Some people progress through life like a buzz saw. What they lack in tact or social finesse they can make up for in sheer ambition or nerve.
That thought occurred to me watching Scarlett Johansson as Maggie in the first act of Cat on a Hot Tin Roof by Tennessee Williams, now playing at the Richard Rodgers Theatre on Broadway.
From the beginning Johansson speaks in an unaffected Southern rasp that rarely variates in tone, and is a million miles from the usually willowy female leads that populate Williams’s plays. It’s a startling opening gambit for a production that wants to put the reality back into the classic drama.
But the trade off, in Johansson’s case, is that the buzz saw predominates and the more lyrical (and all of the comedic) aspects of the role evaporate.
She’s not funny, she’s not particularly poetic. Instead she’s enraged and frightened and she has only one goal in sight, to protect her future with her husband Brick by seeing off all challengers to Big Daddy’s $10 million fortune.
As Big Daddy, the dying patriarch who controls the purse strings and consequently the destinies of everyone around him, Belfast’s Ciaran Hinds has also redefined a familiar role. Unlike Johansson, though, Hinds has not cast off crucial elements of his character.
Instead, and sometimes shockingly, he mines the text for its emotional center, and the payoff is so immense that the audience is rattled by the intensity of his performance.
At the heart of Cat on a Hot Tin Roof is the question, what do we live for? And when the dream of life is over, the play asks, what will sustain us as we go on?
For Big Daddy’s son Brick, the dream of life was his deep friendship with his high school friend Skipper. But as questions arise about the true nature of that friendship, most ferociously from his wife Maggie and Big Daddy, it becomes clear that the gulf between how things look and how they are has become too wide, threatening Brick’s happiness and driving him to drink.
Benjamin Walker makes the same choice to play the reality of his character Brick, rather than the walking wound he could be. This serves the play and the actor well, pulling the rug from under our expectations.
Walker and Hinds in particular light up the stage, circling each other without saying what they really mean until it erupts in conflict that neither heals nor helps.
It seems certain that most critics will howl with dismay over the severity of this production, which takes an axe to the decades of frozen adoration it has basked in, in search of what is enduring and true.
Johansson’s rather charmless, humorless Maggie will not play to the gallery or the critic’s box, but in the end she does serve the play well.
Her terror is real enough and so is her disappointment, but most of all she finds the sheer animal determination to survive inside of her and those aspects of her character are central to this work.
There are of course certain problems that the play, Williams’s most enduring masterpiece, presents to contemporary actors. It’s 58 years old for a start, and in all that time it’s become over familiar, an opportunity for the worst kind of showboating actors to play it for laughs, missing all the poetry and heartache lurking in each line.
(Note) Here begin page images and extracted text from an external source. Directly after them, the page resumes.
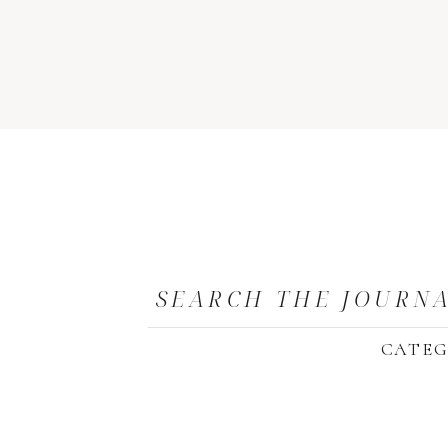
SEARCH THE JOURN
CATEG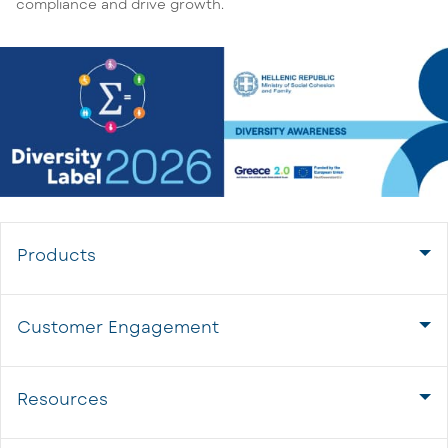
compliance and drive growth.
Products
Customer Engagement
Resources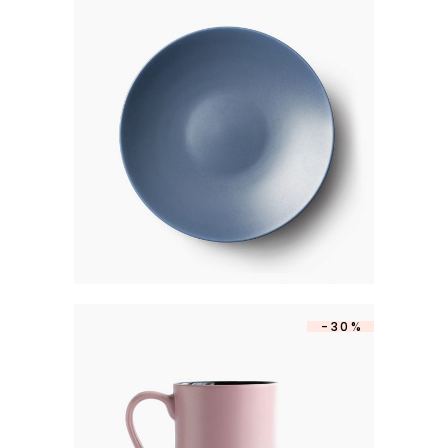
CAKE PLATE
$
250
-30%
MATTE MUG
$
350
$
245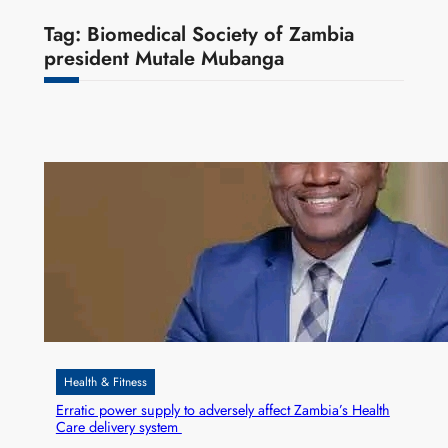
Tag:
Biomedical Society of Zambia
president Mutale Mubanga
Health & Fitness
Erratic power supply to adversely affect Zambia’s Health
Care delivery system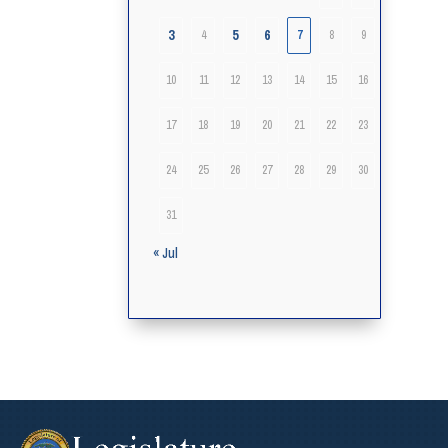
3
5
6
4
7
8
9
10
11
12
13
14
15
16
17
18
19
20
21
22
23
24
25
26
27
28
29
30
31
« Jul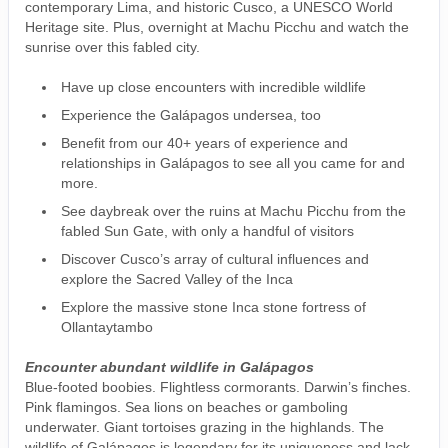
contemporary Lima, and historic Cusco, a UNESCO World
Heritage site. Plus, overnight at Machu Picchu and watch the
sunrise over this fabled city.
Have up close encounters with incredible wildlife
Experience the Galápagos undersea, too
Benefit from our 40+ years of experience and
relationships in Galápagos to see all you came for and
more.
See daybreak over the ruins at Machu Picchu from the
fabled Sun Gate, with only a handful of visitors
Discover Cusco’s array of cultural influences and
explore the Sacred Valley of the Inca
Explore the massive stone Inca stone fortress of
Ollantaytambo
Encounter abundant wildlife in Galápagos
Blue-footed boobies. Flightless cormorants. Darwin’s finches.
Pink flamingos. Sea lions on beaches or gamboling
underwater. Giant tortoises grazing in the highlands. The
wildlife of Galápagos is legendary for its uniqueness and lack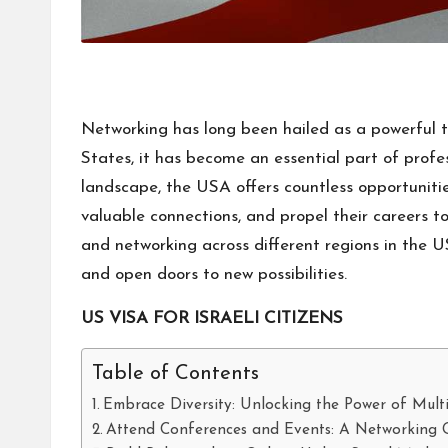
Networking has long been hailed as a powerful 
States, it has become an essential part of profe
landscape, the USA offers countless opportunitie
valuable connections, and propel their careers to 
and networking across different regions in the U
and open doors to new possibilities.
US VISA FOR ISRAELI CITIZENS
Table of Contents
Embrace Diversity: Unlocking the Power of Mult
Attend Conferences and Events: A Networking 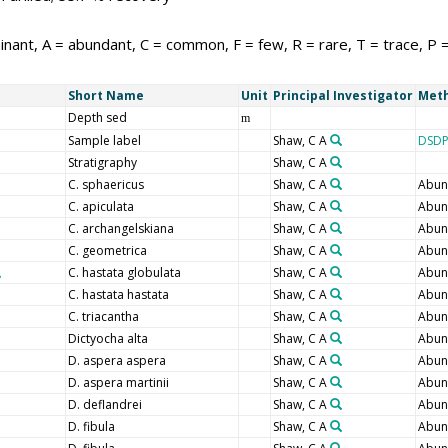
nant, A = abundant, C = common, F = few, R = rare, T = trace, P 
Short Name
Unit
Principal Investigator
Meth
Depth sed
m
Sample label
Shaw, C A
DSDP
Stratigraphy
Shaw, C A
C. sphaericus
Shaw, C A
Abun
C. apiculata
Shaw, C A
Abun
C. archangelskiana
Shaw, C A
Abun
C. geometrica
Shaw, C A
Abun
C. hastata globulata
Shaw, C A
Abun
C. hastata hastata
Shaw, C A
Abun
C. triacantha
Shaw, C A
Abun
Dictyocha alta
Shaw, C A
Abun
D. aspera aspera
Shaw, C A
Abun
D. aspera martinii
Shaw, C A
Abun
D. deflandrei
Shaw, C A
Abun
D. fibula
Shaw, C A
Abun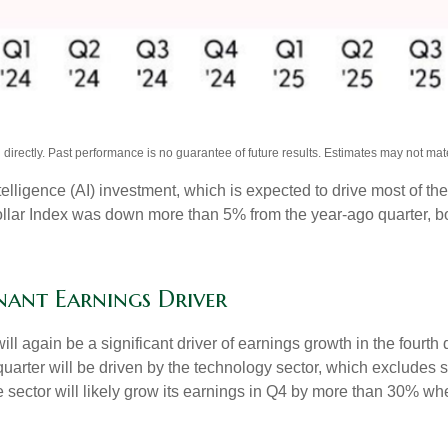
irectly. Past performance is no guarantee of future results. Estimates may not mate
intelligence (AI) investment, which is expected to drive most of th
llar Index was down more than 5% from the year-ago quarter, bo
nant Earnings Driver
ll again be a significant driver of earnings growth in the fourth
arter will be driven by the technology sector, which excludes s
tor will likely grow its earnings in Q4 by more than 30% when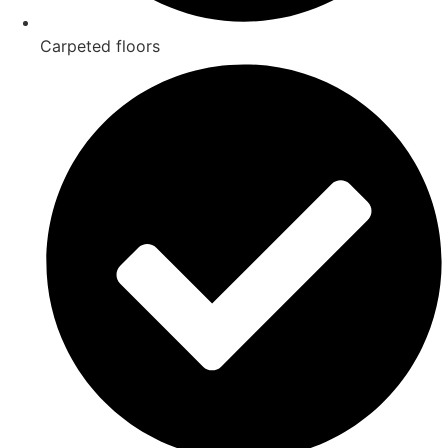
Carpeted floors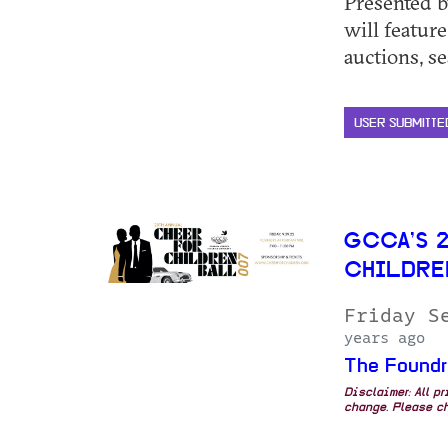
Presented 
will feature
auctions, sea
USER SUBMITTE
GCCA’S 
CHILDRE
Friday S
years ago
The Foundr
Disclaimer: All p
change. Please ch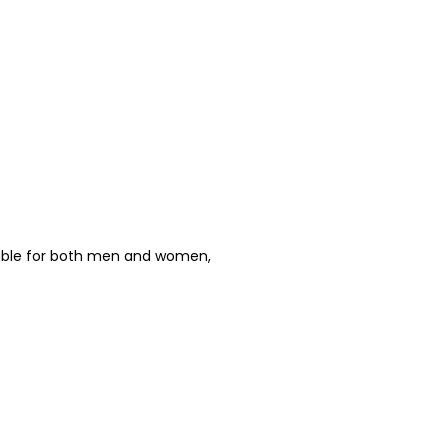
able for both men and women,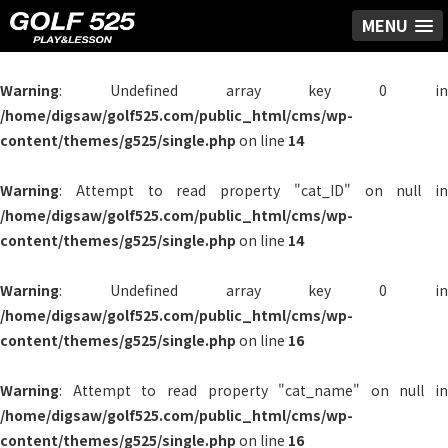
MENU
Warning
: Undefined array key 0 in
/home/digsaw/golf525.com/public_html/cms/wp-
content/themes/g525/single.php
on line
14
Warning
: Attempt to read property "cat_ID" on null in
/home/digsaw/golf525.com/public_html/cms/wp-
content/themes/g525/single.php
on line
14
Warning
: Undefined array key 0 in
/home/digsaw/golf525.com/public_html/cms/wp-
content/themes/g525/single.php
on line
16
Warning
: Attempt to read property "cat_name" on null in
/home/digsaw/golf525.com/public_html/cms/wp-
content/themes/g525/single.php
on line
16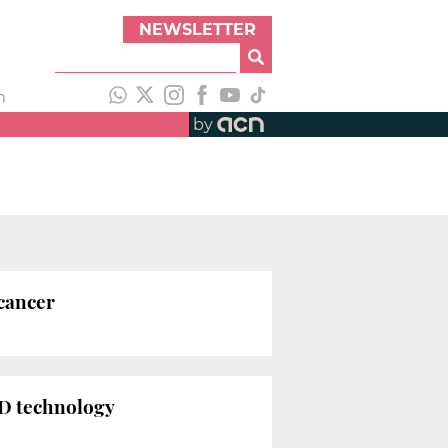
NEWSLETTER
h
by
 cancer
 3D technology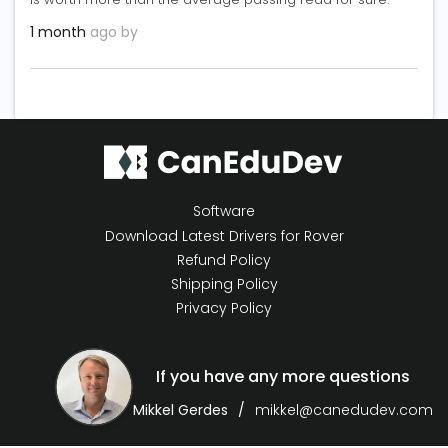
1 month
ago by
Software
Download Latest Drivers for Rover
Refund Policy
Shipping Policy
Privacy Policy
If you have any more questions
Mikkel Gerdes
mikkel@canedudev.com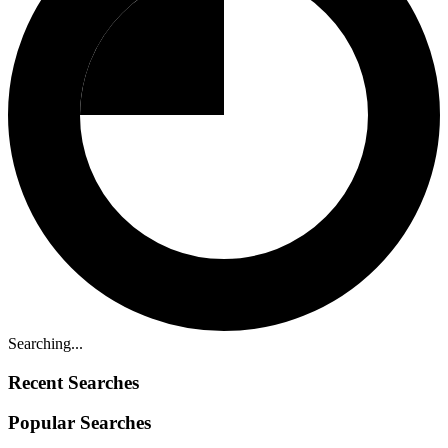
Searching...
Recent Searches
Popular Searches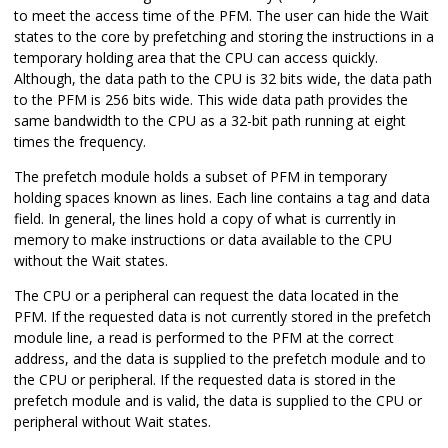
to meet the access time of the PFM. The user can hide the Wait
states to the core by prefetching and storing the instructions in a
temporary holding area that the CPU can access quickly.
Although, the data path to the CPU is 32 bits wide, the data path
to the PFM is
256
bits wide. This wide data path provides the
same bandwidth to the CPU as a 32-bit path running at
eight
times the frequency.
The prefetch module holds a subset of PFM in temporary
holding spaces known as lines. Each line contains a tag and data
field. In general, the lines hold a copy of what is currently in
memory to make instructions or data available to the CPU
without the Wait states.
The CPU or a peripheral can request the data located in the
PFM. If the requested data is not currently stored in the prefetch
module line, a read is performed to the PFM at the correct
address, and the data is supplied to the prefetch module and to
the CPU or peripheral. If the requested data is stored in the
prefetch module and is valid, the data is supplied to the CPU or
peripheral without Wait states.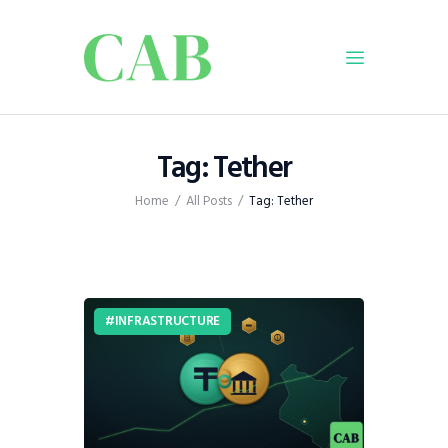
Home
Tag: Tether
Policy
Home
All Posts
Tag: Tether
Business
Infrastructure
Education
Dispatch
INFRASTRUCTURE
Viewpoint
From The Editor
Johansson’s brittle performance in the role that was made famous by Elizabeth Taylor in the 1958 film of the play, is poles and decades apart from Taylor’s.
But Taylor’s legacy (she starred alongside Paul Newman) has defined the role for decades, and Johansson does battle with it by becoming something less (recognizably human) and something more (possessed by an anvil brain).
She’s the buzz saw at the top of the play and at its conclusion. You may not like, but you’ll admire the hell out of her life force.
Hinds has found an unlikely vehicle for his talents, and gives a performance that seems to startle itself with its own passion. That’s quite a trick and you can expect to be rattled by it.
The victory of a cat on a hot tin roof is just staying on it, and it’s his.